FIG 5.

Lymphocyte infiltration in the brain of HHV-6A-infected mice. CD46-cyt2 mice (A and F), CD46ge mice (B and C), and wild-type littermates (D and E) received a single i.c. injection of purified HHV-6A or mock infection solution (E) in the right brain hemisphere. Three weeks after injection, mice were perfused with PBS and brains were collected and frozen. Coronal brain sections were fixed and analyzed by immunofluorescence using CD3 (green) (A to E) or CD19-specific (red) (F) antibodies. Cell nuclei were stained with DAPI (blue). Sections were observed at a magnification of ×100, and infiltrates are presented in inserts at higher magnification (×400). Images of the left (A and C to F) or right (B) lateral ventricle (v) areas are presented. (G) Summary of immunohistofluorescence observations. Brain slides from wild-type or CD46-cyt1, CD46-cyt2, and CD46ge mice (grouped as CD46), injected with HHV-6A, mock infection solution, or left uninjected, were analyzed for the presence of CD3⁺ and CD19⁺ cells.

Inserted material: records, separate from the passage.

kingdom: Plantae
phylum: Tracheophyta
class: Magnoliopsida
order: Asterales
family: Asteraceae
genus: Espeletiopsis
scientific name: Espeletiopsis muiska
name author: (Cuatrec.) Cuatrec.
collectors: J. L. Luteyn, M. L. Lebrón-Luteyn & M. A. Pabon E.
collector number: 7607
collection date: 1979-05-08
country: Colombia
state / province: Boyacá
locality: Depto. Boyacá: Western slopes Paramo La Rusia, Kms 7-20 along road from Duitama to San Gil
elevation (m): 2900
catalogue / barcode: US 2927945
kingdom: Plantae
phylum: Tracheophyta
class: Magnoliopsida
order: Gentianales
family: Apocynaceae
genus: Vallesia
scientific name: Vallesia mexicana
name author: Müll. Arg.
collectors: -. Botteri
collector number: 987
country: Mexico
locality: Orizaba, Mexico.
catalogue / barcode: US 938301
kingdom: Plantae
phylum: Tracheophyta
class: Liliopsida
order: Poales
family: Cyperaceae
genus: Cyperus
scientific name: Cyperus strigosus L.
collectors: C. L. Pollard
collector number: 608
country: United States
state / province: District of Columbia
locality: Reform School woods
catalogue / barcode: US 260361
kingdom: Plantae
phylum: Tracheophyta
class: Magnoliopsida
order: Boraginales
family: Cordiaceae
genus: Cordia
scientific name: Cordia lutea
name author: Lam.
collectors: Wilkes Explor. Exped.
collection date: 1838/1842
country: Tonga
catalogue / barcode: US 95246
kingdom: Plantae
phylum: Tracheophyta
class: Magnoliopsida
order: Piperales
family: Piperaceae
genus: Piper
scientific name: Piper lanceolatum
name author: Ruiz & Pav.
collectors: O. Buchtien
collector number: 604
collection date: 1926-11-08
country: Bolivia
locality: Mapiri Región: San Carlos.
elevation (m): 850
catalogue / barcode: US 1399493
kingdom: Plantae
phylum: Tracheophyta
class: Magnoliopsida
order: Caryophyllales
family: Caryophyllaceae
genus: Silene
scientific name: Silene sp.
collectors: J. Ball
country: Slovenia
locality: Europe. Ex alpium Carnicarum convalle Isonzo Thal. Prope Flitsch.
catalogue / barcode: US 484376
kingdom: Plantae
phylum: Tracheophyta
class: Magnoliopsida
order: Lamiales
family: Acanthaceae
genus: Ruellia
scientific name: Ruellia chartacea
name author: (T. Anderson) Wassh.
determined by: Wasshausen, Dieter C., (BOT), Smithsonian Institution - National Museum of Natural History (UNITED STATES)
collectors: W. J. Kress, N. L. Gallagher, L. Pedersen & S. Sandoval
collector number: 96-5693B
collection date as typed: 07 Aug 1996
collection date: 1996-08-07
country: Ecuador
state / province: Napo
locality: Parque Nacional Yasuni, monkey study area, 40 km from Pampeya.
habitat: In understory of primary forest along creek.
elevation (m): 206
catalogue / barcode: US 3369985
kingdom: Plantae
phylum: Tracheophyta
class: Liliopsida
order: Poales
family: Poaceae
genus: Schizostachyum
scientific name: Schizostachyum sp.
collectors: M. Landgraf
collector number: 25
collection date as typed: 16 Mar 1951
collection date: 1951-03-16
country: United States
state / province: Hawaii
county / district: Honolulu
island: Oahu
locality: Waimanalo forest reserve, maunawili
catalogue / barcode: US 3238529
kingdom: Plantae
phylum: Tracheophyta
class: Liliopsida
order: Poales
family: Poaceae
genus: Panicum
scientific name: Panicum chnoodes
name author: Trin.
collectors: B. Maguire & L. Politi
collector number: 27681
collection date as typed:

Data are presented as the number of brains for which CD3⁺ or CD19⁺ infiltrating cells was observed out of the total number of brains analyzed. nd, not done. (H) Two sections from each brain presented in panel G were used for quantification of CD3 fluorescent signal density. Images from the right lateral ventricle region were analyzed, and CD3 signal density (fluorescent area out of the total area analyzed) was determined using Image J software. Each point corresponds to the average value of 2 sections analyzed from one brain. Means ± standard errors for each group are presented, and statistical analysis was performed using Mann-Whitney test.